The geographer al-Masudi, referring to the islands of Zabag, repeats the description of a mountain giving off smoke by day and fire by night. This resembles the story in Exodus describing a pillar of cloud or smoke by day, and a pillar of fire by night. Such phenomenon is a common feature of many volcanoes that give off large amounts of water vapor, which is visible in the day but masks the fiery aspects of the volcanic plume. At night, the vapor becomes invisible and the plume appears fiery instead.

Idrisi in the 12th century mentions a "Hill of Fire" near or in Mayt (Chinese Mait "Mindoro").

Along the way in India, the Muslim travelers may have heard the myth of the great Mt. Mandara taken to churn the far eastern Ocean of Milk on the back of a great cosmic turtle. The mountain became enveloped in flames due to friction caused by the churning and one of the many by-products of this event was the elixir of immortality.

Regards,
Paul Kekai Manansala
Sacramento

References

Allan, Sarah. The Shape of the Turtle: Myth, Art, and Cosmos in Early China, SUNY Press, 1991.

Beer, Robert. The Encyclopedia of Tibetan Symbols and Motifs, Chicago: Serindia Publications, Inc, 2004.

Eberhard, Wolfram.
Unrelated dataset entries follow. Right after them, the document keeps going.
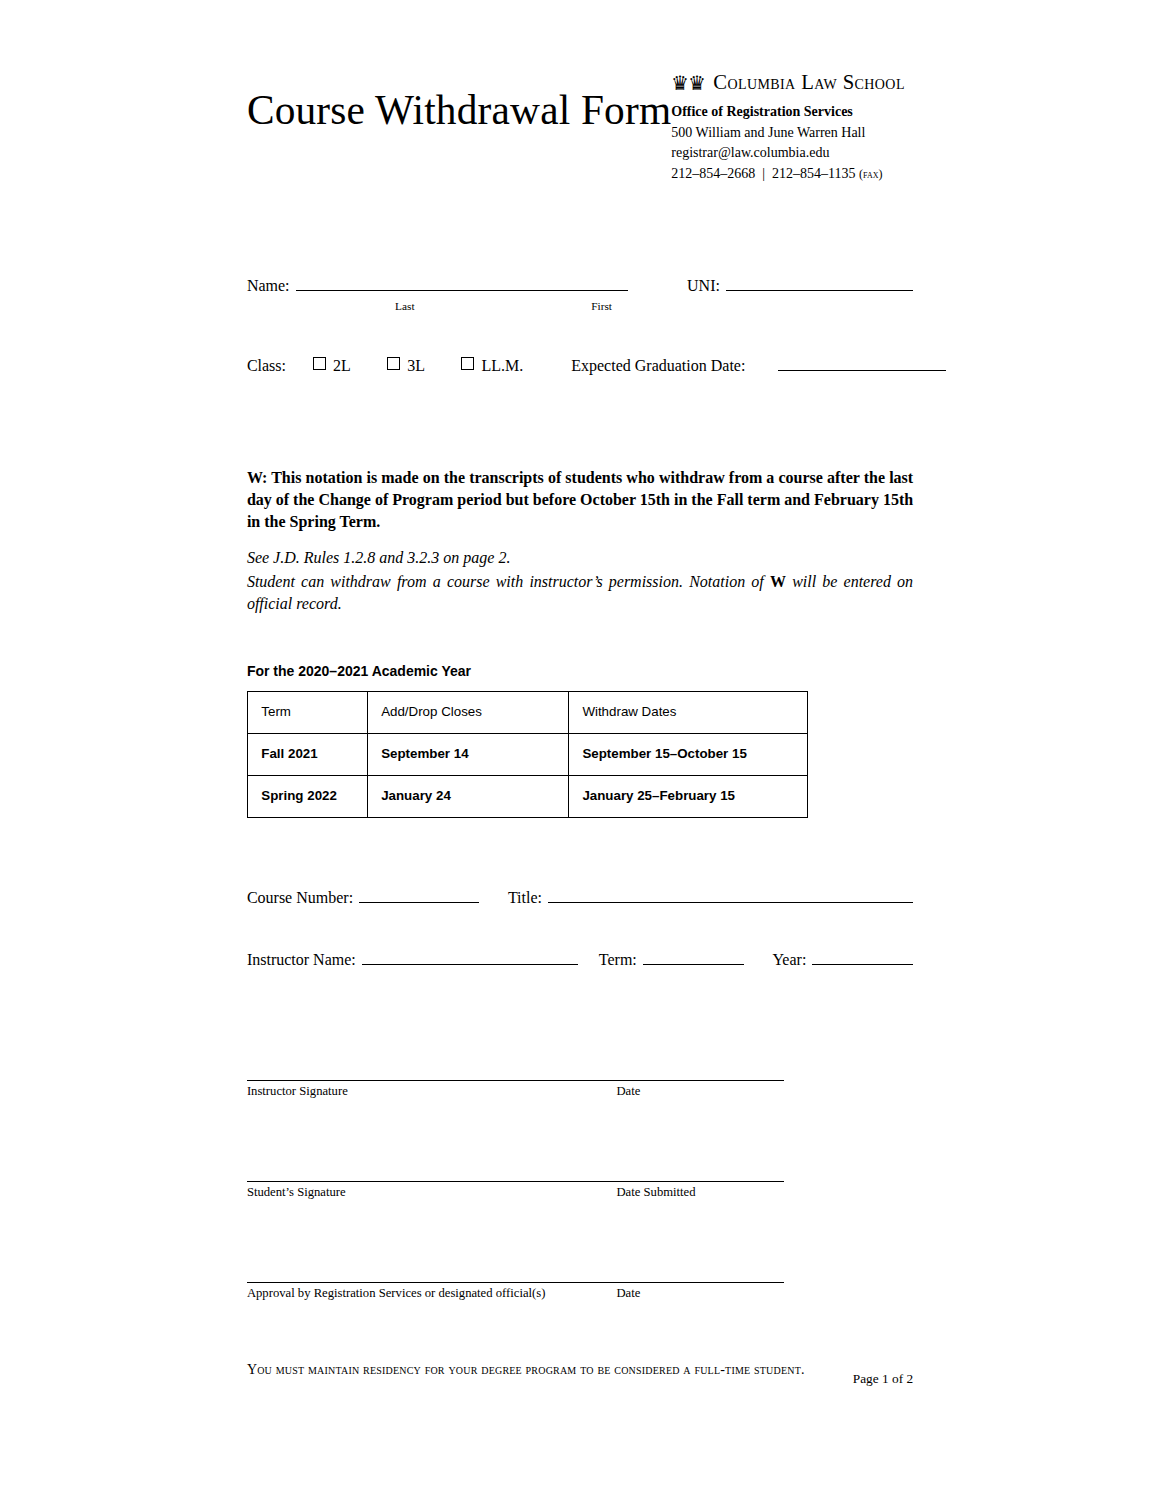Course Withdrawal Form
♛♛ Columbia Law School
Office of Registration Services
500 William and June Warren Hall
registrar@law.columbia.edu
212–854–2668 | 212–854–1135 (fax)
Name: UNI:
Last First
Class: 2L 3L LL.M. Expected Graduation Date:
W: This notation is made on the transcripts of students who withdraw from a course after the last day of the Change of Program period but before October 15th in the Fall term and February 15th in the Spring Term.
See J.D. Rules 1.2.8 and 3.2.3 on page 2.
Student can withdraw from a course with instructor’s permission. Notation of W will be entered on official record.
For the 2020–2021 Academic Year
| Term | Add/Drop Closes | Withdraw Dates |
| --- | --- | --- |
| Fall 2021 | September 14 | September 15–October 15 |
| Spring 2022 | January 24 | January 25–February 15 |
Course Number: Title:
Instructor Name: Term: Year:
Instructor Signature Date
Student’s Signature Date Submitted
Approval by Registration Services or designated official(s) Date
You must maintain residency for your degree program to be considered a full-time student.
Page 1 of 2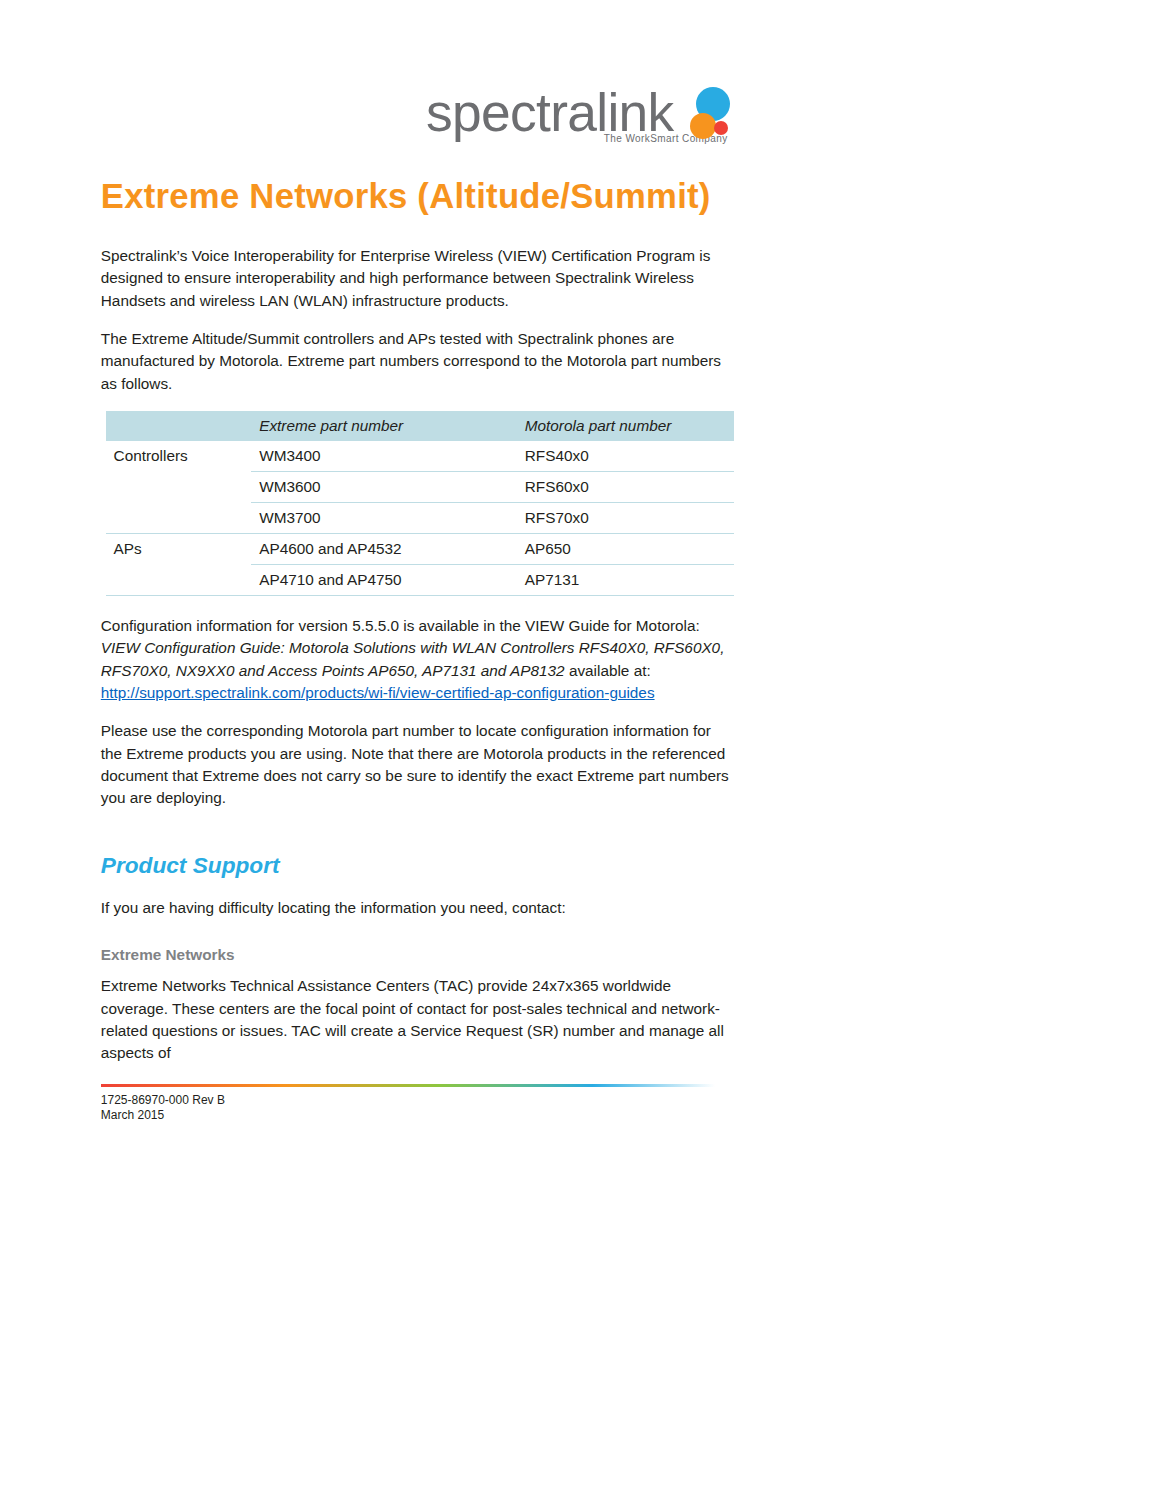spectralink
The WorkSmart Company
Extreme Networks (Altitude/Summit)
Spectralink’s Voice Interoperability for Enterprise Wireless (VIEW) Certification Program is designed to ensure interoperability and high performance between Spectralink Wireless Handsets and wireless LAN (WLAN) infrastructure products.
The Extreme Altitude/Summit controllers and APs tested with Spectralink phones are manufactured by Motorola. Extreme part numbers correspond to the Motorola part numbers as follows.
| | Extreme part number | Motorola part number |
| --- | --- | --- |
| Controllers | WM3400 | RFS40x0 |
| | WM3600 | RFS60x0 |
| | WM3700 | RFS70x0 |
| APs | AP4600 and AP4532 | AP650 |
| | AP4710 and AP4750 | AP7131 |
Configuration information for version 5.5.5.0 is available in the VIEW Guide for Motorola: VIEW Configuration Guide: Motorola Solutions with WLAN Controllers RFS40X0, RFS60X0, RFS70X0, NX9XX0 and Access Points AP650, AP7131 and AP8132 available at: http://support.spectralink.com/products/wi-fi/view-certified-ap-configuration-guides
Please use the corresponding Motorola part number to locate configuration information for the Extreme products you are using. Note that there are Motorola products in the referenced document that Extreme does not carry so be sure to identify the exact Extreme part numbers you are deploying.
Product Support
If you are having difficulty locating the information you need, contact:
Extreme Networks
Extreme Networks Technical Assistance Centers (TAC) provide 24x7x365 worldwide coverage. These centers are the focal point of contact for post-sales technical and network-related questions or issues. TAC will create a Service Request (SR) number and manage all aspects of
1725-86970-000 Rev B
March 2015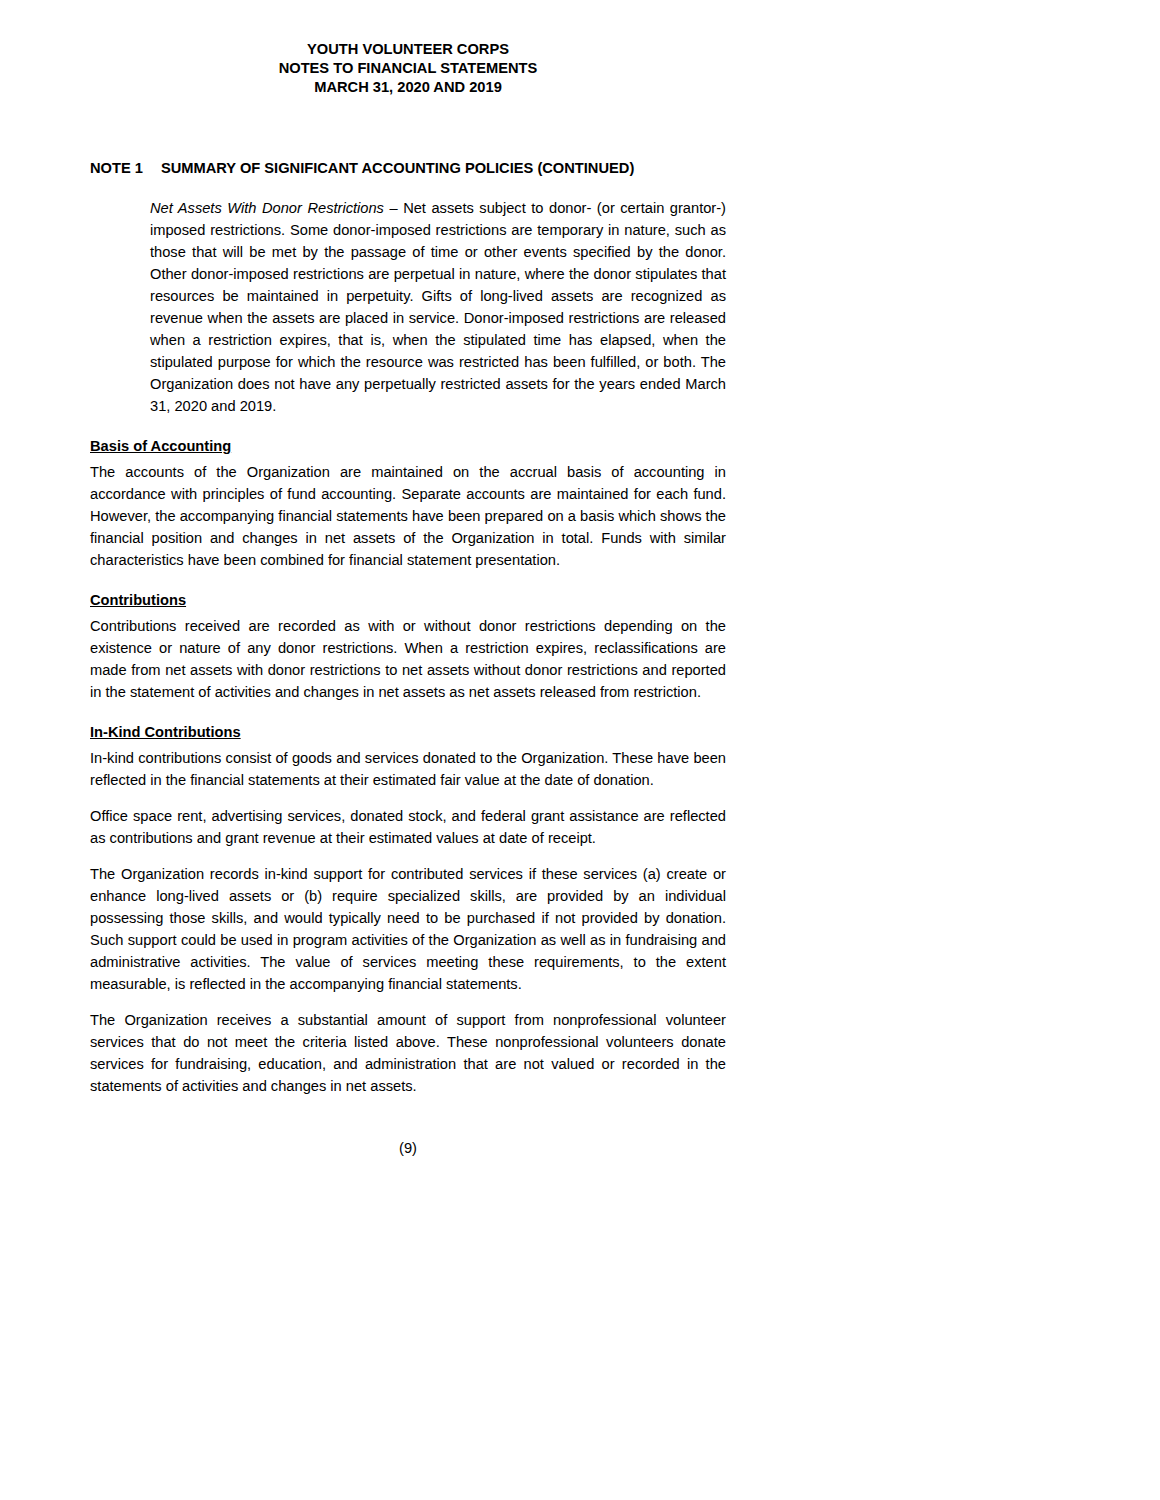Youth Volunteer Corps
Notes to Financial Statements
March 31, 2020 and 2019
NOTE 1 SUMMARY OF SIGNIFICANT ACCOUNTING POLICIES (CONTINUED)
Net Assets With Donor Restrictions – Net assets subject to donor- (or certain grantor-) imposed restrictions. Some donor-imposed restrictions are temporary in nature, such as those that will be met by the passage of time or other events specified by the donor. Other donor-imposed restrictions are perpetual in nature, where the donor stipulates that resources be maintained in perpetuity. Gifts of long-lived assets are recognized as revenue when the assets are placed in service. Donor-imposed restrictions are released when a restriction expires, that is, when the stipulated time has elapsed, when the stipulated purpose for which the resource was restricted has been fulfilled, or both. The Organization does not have any perpetually restricted assets for the years ended March 31, 2020 and 2019.
Basis of Accounting
The accounts of the Organization are maintained on the accrual basis of accounting in accordance with principles of fund accounting. Separate accounts are maintained for each fund. However, the accompanying financial statements have been prepared on a basis which shows the financial position and changes in net assets of the Organization in total. Funds with similar characteristics have been combined for financial statement presentation.
Contributions
Contributions received are recorded as with or without donor restrictions depending on the existence or nature of any donor restrictions. When a restriction expires, reclassifications are made from net assets with donor restrictions to net assets without donor restrictions and reported in the statement of activities and changes in net assets as net assets released from restriction.
In-Kind Contributions
In-kind contributions consist of goods and services donated to the Organization. These have been reflected in the financial statements at their estimated fair value at the date of donation.
Office space rent, advertising services, donated stock, and federal grant assistance are reflected as contributions and grant revenue at their estimated values at date of receipt.
The Organization records in-kind support for contributed services if these services (a) create or enhance long-lived assets or (b) require specialized skills, are provided by an individual possessing those skills, and would typically need to be purchased if not provided by donation. Such support could be used in program activities of the Organization as well as in fundraising and administrative activities. The value of services meeting these requirements, to the extent measurable, is reflected in the accompanying financial statements.
The Organization receives a substantial amount of support from nonprofessional volunteer services that do not meet the criteria listed above. These nonprofessional volunteers donate services for fundraising, education, and administration that are not valued or recorded in the statements of activities and changes in net assets.
(9)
A Dictionary of Chinese Symbols, London: Routledge, 1988.

Ling, Shun-Sheng. Turtle sacrifice in China and Oceania, Taipei: Institute of Ethnology, Academia Sinica, Monograph No. 20 (in Chinese), 1972.

Luttikhuizen, Gerald P. Paradise Interpreted: Representations of Biblical Paradise in Judaism and Christianity Brill Academic Publishers, 1999.

Strassberg, Richard E. A Chinese Bestiary, University of California Press, 2002.